*To be done*:
[1] In the forum thread on ancient Greek pronunciation, what term does talos say should be used in place of "ancient Greek" or "Classic Greek"?
[2] Extend the forum thread on ancient Greek pronunciation past its final sentence.

Exploring the first website a bit, I was also really fascinated by the samples of Homeric singing. It is very different from seeing the words on the page, or even from hearing them spoken. Thanks for the links.
posted by greycap at 12:44 AM on October 2, 2005


I have a slight issue with the use "ancient Greek" or even "Classic Greek". It should of course be "Classic Attic Greek", since this was by all indications not how Greek was pronounced in Miletus or in Boeotia.

Another small issue is that this pronounciation glosses over the difficulties, in a way that's sure to get them wrong: i.e. the double consonants are pronounced the way single consonants are, zeta is pronounced "Z" (and not "zd" or "dz" which are more likely pronounciations), initial rho pronounced without aspiration etc.

But anyway, quite illuminating...
posted by talos at 5:20 AM on October 2, 2005


I think "classic Greek" is implicitly Attic and/or Homeric
posted by Ethereal Bligh at 5:38 AM on October 2, 2005


Another rendition by Stephen G. Daitz. Speaking as a Greek-American, one of the funniest things I've ever heard.

(Lines of data)
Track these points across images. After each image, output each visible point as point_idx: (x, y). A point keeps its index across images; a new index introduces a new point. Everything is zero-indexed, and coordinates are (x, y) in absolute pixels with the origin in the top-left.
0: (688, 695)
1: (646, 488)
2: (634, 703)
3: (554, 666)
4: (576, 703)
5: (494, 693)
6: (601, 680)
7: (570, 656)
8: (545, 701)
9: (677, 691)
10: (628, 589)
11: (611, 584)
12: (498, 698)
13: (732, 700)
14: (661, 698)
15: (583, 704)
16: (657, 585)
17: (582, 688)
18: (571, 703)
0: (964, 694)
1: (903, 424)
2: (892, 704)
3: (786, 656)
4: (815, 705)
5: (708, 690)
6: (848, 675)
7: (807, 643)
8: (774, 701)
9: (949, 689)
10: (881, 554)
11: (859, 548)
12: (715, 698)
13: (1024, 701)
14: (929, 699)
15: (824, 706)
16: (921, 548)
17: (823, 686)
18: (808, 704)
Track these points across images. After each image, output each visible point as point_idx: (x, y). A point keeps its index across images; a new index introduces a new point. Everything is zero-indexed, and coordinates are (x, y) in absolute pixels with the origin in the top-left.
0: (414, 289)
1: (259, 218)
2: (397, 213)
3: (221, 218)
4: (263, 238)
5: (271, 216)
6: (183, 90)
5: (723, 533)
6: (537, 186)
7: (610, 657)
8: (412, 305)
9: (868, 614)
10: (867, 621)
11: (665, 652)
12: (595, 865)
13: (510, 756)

*Exercise answers*:
[1] "Classic Attic Greek"

[2]
posted by longdaysjourney at 8:54 AM on October 2, 2005


When it comes to the value of consonants and vowels, the mass of evidence does allow for pretty detailed and thorough conclusions about ancient Greek pronunciation.

In my opinion, there is an important difference w/ our understanding of the pitch accent. On paper, it looks like we know just as much about it, but this kind of knowledge is much less useful in creating a credible recitation than our knowledge about consonants and vowels. When you attempt such a recitation, you realize that this evidence is really less precise and more open to various interpretation.

In other words, when I hear an "authentic" recitation, it is very easy to test whether the vowels & consonants are being done perfectly consistently with our reconstructed picture of ancient Greek. Our more imprecise knowledge about pitch accents, though, leaves the reciter a lot of wiggle room. You can say "that doesn't break any of the principles according to which we've described the pitch accent," but you can't say "Socrates' sentence inflection-music would have resembled that closely" (whereas you can say, "I hear Socrates' vowels/consonants").

When it comes to the shaping of a stream of correct vowels & consonants, we want to know more about stress-emphasis, sentence-rhythms, semantic inflection, word- and sentence-profiles generally in both rhythm & pitch — the kind of subtler information that is not as precisely reconstructible as is an IPA transcription.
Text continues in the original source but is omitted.